» **DOCUMENT EXTRACT**
^^^^^^^^
24. The learned Counsel appearing on behalf of the appellant thereafter relied on a judgment in the case of R. Gopikuttan Pillai v. Sankara Narayanan Nair, (2004) 1 DCR 222) (supra). In the said case, a cheque issued by the accused towards the discharge of a legally enforceable liability was dishonoured. The accused did not dispute that the cheque was issued by him. It was also admitted that an amount of Rs. 60,000/- was advanced by the complainant for repairing his vehicle. The interest payable was also not disputed. It was contended by the Accused that various part payments were made after the cheque was issued and reliance was placed on the books of accounts mentioned by him. It is a context of the said part payment which was made that the learned single Judge of the Kerala High Court held that the part payment of the amount due and payable before and after the date of receipt of the notice of demand under Section 138 would not absolve the accused of its culpability. The learned single Judge after considering the provisions of section 138 held that the accused would still be liable under the provisions of section 138. The learned single Judge observed as under:—
“If the honouring of the cheque for the entire amount by the bank were to result in any excess payments being made, civil remedy to claim return of the amount would be available to the drawer”.
^^^^^^^^
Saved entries
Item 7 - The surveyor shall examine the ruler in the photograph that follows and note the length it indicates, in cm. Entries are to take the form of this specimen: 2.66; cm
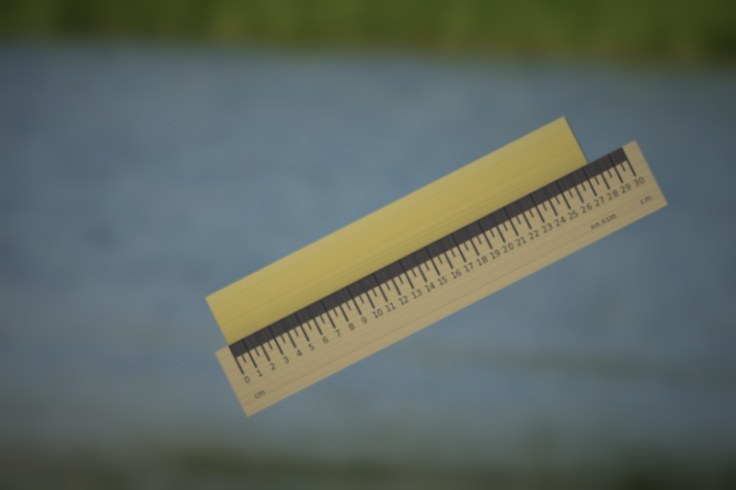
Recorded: 27.5; cm
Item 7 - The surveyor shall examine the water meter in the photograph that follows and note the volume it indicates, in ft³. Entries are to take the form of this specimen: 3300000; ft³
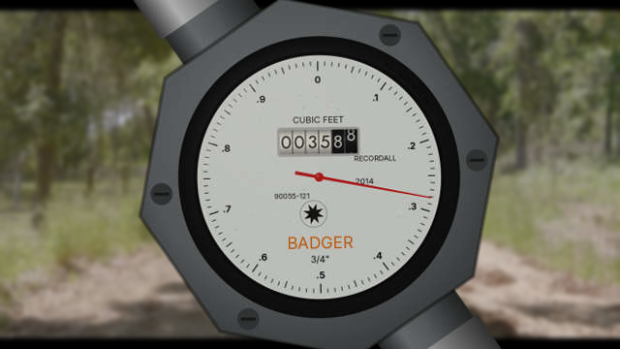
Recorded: 3588.28; ft³
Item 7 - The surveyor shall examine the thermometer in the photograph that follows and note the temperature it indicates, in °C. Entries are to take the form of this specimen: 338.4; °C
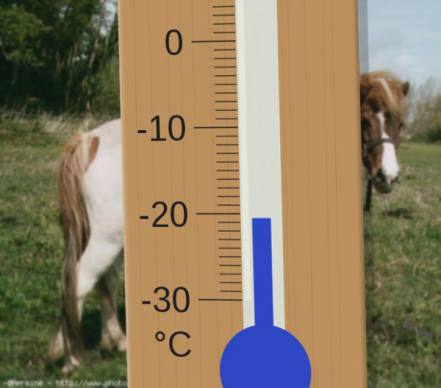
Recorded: -20.5; °C
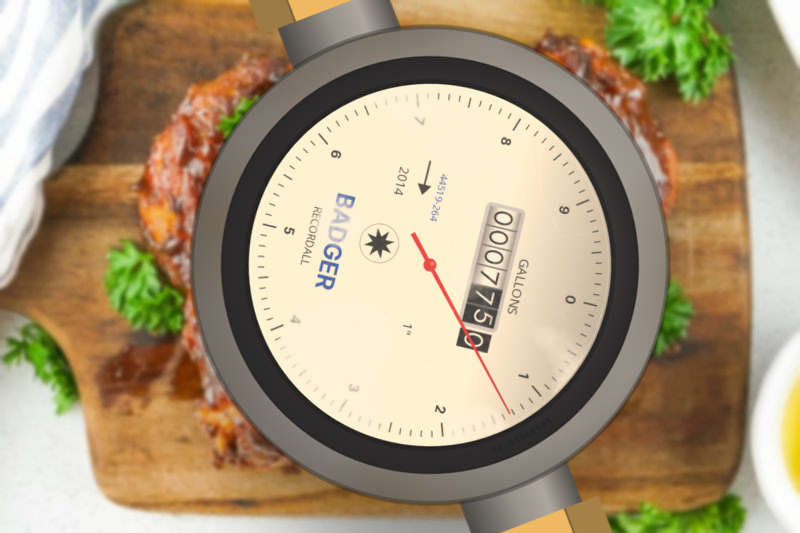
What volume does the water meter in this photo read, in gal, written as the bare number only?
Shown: 7751.3
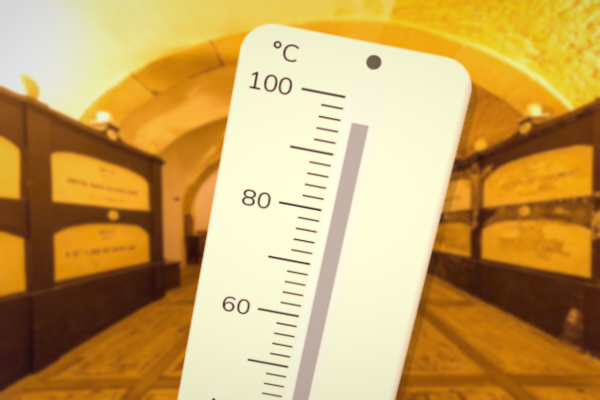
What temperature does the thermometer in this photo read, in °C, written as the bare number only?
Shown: 96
^^^^^^^^
» **WORK TASK**
Could you carry on the court passage about the dishonored cheque, picking up right after its last sentence?

» **REPLY**
25. I am unable to agree with the said observations made by the learned single Judge of the Kerala High Court, in any event the facts in the said case and the facts of the present case are entirely different. The case of the accused as pleaded by him in his evidence and which have been brought on record in the cross-examination of P.W 1, Shirodkar was that the cheque was given by way of an arrangement between the parties and payment was never made by encashing the said cheque and that though the cheque was issued in the name of the complainant the actual payments were made to IPCL which was the Company which manufactured the raw materials and supplied them to the accused through the Company. The ratio, therefore, will not be applicable to the facts of the present case.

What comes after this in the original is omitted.